What the Competitive Field Actually Looks Like
Not a crowded market. An empty one with failed attempts:
┌─────────────────────────────────────────────────────────────────┐
│ Full-Stack Billing Protocol │
│ (Protocol + SDK + Dashboard + Docs + Checkout + Portal + Widget)│
│ ─ ─ ─ ─ ─ ─ ─ ─ ─ ─ ─ ─ ─ ─ ─ ─ ─ ─ ─ ─ ─ ─ ─ ─ ─ ─ ─ ─ │
│ VelaPay: ✅ (only entry) │
├─────────────────────────────────────────────────────────────────┤
│ Protocol-Level Billing Enforcement │
│ (Transfer hooks + mandate validation at token level) │
│ ─ ─ ─ ─ ─ ─ ─ ─ ─ ─ ─ ─ ─ ─ ─ ─ ─ ─ ─ ─ ─ ─ ─ ─ ─ ─ ─ ─ │
│ VelaPay: ✅ (only entry) │
├─────────────────────────────────────────────────────────────────┤
│ Encrypted Billing Logic │
│ (Arcium MPC + two-phase validation) │
│ ─ ─ ─ ─ ─ ─ ─ ─ ─ ─ ─ ─ ─ ─ ─ ─ ─ ─ ─ ─ ─ ─ ─ ─ ─ ─ ─ ─ │
│ VelaPay: ✅ | Subly: broken (hardcoded true) │
├─────────────────────────────────────────────────────────────────┤
│ On-Chain Billing Attempts (Any Quality) │
│ ─ ─ ─ ─ ─ ─ ─ ─ ─ ─ ─ ─ ─ ─ ─ ─ ─ ─ ─ ─ ─ ─ ─ ─ ─ ─ ─ ─ │
│ Aeon, Tributary, Debyth, BlockSub, Pistis Pay, DMANDATE, │
│ MISK.FI, DePlan, LinkWave, Sola │
│ (all failed, 0 prizes, 0 accelerators) │
├─────────────────────────────────────────────────────────────────┤
│ Adjacent Payment Tools (Not Billing) │
│ ─ ─ ─ ─ ─ ─ ─ ─ ─ ─ ─ ─ ─ ─ ─ ─ ─ ─ ─ ─ ─ ─ ─ ─ ─ ─ ─ ─ │
│ MCPay (per-request), Latinum (agent wallet), Sphere (UI), │
│ Helio (links), Superfluid (EVM streaming), Decal (POS) │
└─────────────────────────────────────────────────────────────────┘VelaPay is alone in the top two layers. The adjacent players are complementary or irrelevant. The failed attempts validate demand without creating competitive pressure.
Key Takeaways for Positioning
- The category is empty. Zero subscription billing companies in any Solana accelerator. Zero prizes in any hackathon. The design space is wide open.
- All competitors are allowance wrappers. Same architecture, different branding. None use transfer hooks. None achieve protocol-level enforcement.

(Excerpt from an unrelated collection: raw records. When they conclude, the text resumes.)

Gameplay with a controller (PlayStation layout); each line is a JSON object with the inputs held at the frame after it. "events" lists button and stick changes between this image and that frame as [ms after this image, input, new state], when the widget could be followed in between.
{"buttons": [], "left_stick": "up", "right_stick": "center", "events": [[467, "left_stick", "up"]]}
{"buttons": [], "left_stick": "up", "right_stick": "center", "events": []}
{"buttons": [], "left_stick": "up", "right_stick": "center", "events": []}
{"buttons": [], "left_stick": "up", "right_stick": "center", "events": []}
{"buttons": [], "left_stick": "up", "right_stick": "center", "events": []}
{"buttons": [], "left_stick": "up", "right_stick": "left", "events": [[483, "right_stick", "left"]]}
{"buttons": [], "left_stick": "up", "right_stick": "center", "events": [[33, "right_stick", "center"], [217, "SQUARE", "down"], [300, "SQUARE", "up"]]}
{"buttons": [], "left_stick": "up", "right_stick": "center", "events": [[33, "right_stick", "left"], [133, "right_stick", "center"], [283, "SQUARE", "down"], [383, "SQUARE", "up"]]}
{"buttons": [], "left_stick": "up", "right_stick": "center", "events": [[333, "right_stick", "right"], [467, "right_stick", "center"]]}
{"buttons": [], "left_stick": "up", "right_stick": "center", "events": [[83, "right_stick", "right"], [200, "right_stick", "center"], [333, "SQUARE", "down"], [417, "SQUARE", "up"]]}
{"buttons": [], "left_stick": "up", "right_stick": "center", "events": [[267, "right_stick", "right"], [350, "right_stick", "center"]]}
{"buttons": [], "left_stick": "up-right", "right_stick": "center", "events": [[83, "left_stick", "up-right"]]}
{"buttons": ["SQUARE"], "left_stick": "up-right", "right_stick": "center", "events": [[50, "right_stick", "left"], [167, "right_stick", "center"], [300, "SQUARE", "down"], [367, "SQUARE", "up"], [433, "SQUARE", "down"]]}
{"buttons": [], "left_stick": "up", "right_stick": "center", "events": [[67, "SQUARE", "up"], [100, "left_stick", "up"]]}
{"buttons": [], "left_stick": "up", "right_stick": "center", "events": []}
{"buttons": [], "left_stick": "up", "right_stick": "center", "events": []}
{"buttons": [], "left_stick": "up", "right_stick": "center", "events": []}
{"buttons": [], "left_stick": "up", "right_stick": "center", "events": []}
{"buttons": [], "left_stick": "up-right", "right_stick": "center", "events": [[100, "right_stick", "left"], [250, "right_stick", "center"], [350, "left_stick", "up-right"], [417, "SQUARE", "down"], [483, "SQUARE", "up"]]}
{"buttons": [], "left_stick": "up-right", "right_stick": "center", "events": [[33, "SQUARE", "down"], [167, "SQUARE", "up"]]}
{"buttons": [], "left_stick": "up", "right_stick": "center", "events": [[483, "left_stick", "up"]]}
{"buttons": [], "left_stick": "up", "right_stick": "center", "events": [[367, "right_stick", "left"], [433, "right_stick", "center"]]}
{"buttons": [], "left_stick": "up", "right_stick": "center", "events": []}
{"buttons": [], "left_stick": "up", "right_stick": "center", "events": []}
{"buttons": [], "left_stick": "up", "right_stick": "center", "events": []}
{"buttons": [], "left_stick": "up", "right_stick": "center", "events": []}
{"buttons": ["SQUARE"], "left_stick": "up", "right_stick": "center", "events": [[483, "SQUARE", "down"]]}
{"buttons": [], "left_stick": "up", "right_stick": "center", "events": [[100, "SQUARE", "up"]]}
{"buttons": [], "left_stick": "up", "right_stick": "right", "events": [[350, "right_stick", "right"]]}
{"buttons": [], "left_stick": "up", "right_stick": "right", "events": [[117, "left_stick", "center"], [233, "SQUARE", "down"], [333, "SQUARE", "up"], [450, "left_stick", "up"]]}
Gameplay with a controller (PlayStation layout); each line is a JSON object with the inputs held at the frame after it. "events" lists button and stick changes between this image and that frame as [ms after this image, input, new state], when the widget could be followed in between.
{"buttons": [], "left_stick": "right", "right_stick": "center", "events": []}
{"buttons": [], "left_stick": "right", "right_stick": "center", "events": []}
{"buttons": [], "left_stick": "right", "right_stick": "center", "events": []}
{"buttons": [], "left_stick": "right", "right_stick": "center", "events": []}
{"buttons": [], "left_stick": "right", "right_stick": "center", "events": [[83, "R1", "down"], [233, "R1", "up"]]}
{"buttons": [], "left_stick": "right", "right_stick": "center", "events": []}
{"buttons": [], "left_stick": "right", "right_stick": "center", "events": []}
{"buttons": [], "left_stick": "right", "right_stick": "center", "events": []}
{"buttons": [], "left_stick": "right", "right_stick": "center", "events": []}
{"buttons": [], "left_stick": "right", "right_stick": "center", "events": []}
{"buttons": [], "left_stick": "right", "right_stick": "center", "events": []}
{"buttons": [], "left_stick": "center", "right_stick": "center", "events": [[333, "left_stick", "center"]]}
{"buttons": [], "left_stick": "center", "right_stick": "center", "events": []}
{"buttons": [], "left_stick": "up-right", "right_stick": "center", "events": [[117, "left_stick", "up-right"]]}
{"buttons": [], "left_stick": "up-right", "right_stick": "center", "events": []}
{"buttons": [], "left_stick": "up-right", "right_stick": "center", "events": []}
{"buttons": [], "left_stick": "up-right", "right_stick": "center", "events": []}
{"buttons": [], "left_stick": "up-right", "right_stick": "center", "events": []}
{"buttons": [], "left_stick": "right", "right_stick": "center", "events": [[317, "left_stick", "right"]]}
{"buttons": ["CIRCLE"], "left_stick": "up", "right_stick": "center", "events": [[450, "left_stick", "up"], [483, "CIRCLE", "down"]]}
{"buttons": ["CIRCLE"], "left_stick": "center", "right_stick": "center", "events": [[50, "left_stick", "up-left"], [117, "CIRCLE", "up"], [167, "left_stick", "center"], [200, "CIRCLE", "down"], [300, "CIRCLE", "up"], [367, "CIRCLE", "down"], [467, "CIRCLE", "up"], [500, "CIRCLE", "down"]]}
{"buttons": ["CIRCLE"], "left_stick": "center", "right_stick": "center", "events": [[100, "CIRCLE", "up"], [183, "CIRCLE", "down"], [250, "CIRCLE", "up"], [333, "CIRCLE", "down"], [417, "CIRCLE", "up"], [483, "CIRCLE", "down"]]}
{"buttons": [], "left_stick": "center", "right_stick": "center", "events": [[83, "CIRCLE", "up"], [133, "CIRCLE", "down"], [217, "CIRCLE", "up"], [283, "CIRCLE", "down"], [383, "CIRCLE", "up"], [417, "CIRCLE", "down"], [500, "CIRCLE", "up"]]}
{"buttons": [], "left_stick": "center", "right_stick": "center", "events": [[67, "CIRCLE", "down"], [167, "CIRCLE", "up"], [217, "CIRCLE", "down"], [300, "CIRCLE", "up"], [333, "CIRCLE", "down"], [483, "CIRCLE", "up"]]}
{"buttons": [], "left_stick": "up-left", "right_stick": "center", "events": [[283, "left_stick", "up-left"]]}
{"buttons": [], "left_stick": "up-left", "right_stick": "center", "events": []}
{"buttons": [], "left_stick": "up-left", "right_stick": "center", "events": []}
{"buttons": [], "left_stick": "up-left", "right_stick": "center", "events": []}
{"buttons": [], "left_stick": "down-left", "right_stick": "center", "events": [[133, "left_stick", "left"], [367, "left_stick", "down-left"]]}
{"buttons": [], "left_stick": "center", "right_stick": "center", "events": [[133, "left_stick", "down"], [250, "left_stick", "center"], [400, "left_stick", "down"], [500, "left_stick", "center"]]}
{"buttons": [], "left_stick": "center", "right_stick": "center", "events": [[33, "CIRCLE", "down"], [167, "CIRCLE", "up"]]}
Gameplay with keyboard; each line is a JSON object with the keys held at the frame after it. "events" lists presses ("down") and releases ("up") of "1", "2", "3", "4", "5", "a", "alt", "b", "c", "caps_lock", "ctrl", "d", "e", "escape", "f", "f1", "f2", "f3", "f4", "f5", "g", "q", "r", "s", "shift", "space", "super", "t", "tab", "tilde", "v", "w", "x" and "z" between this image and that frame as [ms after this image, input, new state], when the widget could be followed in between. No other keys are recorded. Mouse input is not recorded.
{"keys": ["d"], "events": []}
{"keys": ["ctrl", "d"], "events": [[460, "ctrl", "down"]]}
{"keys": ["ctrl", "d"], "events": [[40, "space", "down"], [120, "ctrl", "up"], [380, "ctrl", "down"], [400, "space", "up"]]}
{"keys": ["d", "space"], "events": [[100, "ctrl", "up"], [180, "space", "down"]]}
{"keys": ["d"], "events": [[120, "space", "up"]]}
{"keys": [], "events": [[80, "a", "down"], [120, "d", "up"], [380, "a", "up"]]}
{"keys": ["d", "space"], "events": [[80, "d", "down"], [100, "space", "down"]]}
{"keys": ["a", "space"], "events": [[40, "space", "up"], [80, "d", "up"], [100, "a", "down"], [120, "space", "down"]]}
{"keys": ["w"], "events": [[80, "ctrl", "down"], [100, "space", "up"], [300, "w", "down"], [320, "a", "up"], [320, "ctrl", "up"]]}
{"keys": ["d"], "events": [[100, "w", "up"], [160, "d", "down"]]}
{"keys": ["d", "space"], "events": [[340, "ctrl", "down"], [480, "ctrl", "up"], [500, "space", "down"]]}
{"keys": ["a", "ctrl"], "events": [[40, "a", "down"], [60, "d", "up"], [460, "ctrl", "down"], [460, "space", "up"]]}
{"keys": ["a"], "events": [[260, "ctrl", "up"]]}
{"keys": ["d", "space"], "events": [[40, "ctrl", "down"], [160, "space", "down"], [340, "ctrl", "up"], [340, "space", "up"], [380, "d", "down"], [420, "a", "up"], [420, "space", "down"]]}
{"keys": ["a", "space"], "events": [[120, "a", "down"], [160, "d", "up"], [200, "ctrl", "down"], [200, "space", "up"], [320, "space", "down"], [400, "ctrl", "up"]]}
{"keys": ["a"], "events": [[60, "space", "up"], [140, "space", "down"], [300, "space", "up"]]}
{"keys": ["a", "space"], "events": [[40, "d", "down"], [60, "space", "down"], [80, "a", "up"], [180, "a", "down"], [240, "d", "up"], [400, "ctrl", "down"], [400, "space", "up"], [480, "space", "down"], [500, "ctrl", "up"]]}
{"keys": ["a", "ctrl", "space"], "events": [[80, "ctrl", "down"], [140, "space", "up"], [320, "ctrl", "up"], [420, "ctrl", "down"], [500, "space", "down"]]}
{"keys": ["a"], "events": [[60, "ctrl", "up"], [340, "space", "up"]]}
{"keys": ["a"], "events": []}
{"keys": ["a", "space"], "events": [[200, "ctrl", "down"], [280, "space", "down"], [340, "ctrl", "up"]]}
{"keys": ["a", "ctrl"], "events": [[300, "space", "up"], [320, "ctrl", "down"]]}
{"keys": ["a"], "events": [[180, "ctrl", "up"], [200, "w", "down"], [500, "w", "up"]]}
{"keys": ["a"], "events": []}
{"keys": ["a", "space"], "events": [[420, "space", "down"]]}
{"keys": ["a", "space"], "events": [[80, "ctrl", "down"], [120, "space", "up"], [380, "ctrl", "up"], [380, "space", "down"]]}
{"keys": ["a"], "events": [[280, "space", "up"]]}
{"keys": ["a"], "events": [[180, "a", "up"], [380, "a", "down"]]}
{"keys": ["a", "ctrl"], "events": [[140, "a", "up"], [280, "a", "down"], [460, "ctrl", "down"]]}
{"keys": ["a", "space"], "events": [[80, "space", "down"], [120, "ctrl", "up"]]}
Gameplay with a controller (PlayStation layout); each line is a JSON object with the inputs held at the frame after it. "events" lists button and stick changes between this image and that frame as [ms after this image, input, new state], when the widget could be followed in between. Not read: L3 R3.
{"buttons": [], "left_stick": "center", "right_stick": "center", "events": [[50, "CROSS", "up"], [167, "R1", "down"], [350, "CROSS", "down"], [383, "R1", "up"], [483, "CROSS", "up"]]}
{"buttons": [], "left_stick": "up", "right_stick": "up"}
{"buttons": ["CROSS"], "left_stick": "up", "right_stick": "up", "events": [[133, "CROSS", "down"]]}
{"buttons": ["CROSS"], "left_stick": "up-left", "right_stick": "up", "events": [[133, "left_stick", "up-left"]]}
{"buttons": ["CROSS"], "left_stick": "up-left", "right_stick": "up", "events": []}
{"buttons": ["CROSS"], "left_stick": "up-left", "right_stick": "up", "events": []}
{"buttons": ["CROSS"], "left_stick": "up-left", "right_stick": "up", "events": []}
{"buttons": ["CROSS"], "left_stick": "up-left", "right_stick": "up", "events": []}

- MCPay is complementary. Per-request payments (x402) and standing authorizations (mandates) serve different needs. VelaPay's x402 adapter bridges them.
- Latinum is the distinction to make. Wallet-side budget management vs protocol-side enforcement. When the agent misbehaves, Latinum's budget is meaningless. VelaPay's mandate still enforces.
- Token-2022 is the gate. USDC isn't Token-2022 yet. Target PYUSD, USDY, and new issuers. The bet is that new stablecoins default to Token-2022.
- Privacy hasn't won yet. Four Arcium projects, zero prizes. Lead with enforcement, frame privacy as long-term defensibility.
Sources: Colosseum Copilot corpus (1,997 projects sampled across Renaissance, Radar, Breakout, Cypherpunk), GitHub code review of Subly, Aeon Protocol, Bundl, MCPay, Latinum, DePlan, DMANDATE, MISK.FI, Pistis Pay, internal competitive analysis (pitch/competition.md), Colosseum accelerator portfolios (C1–C4).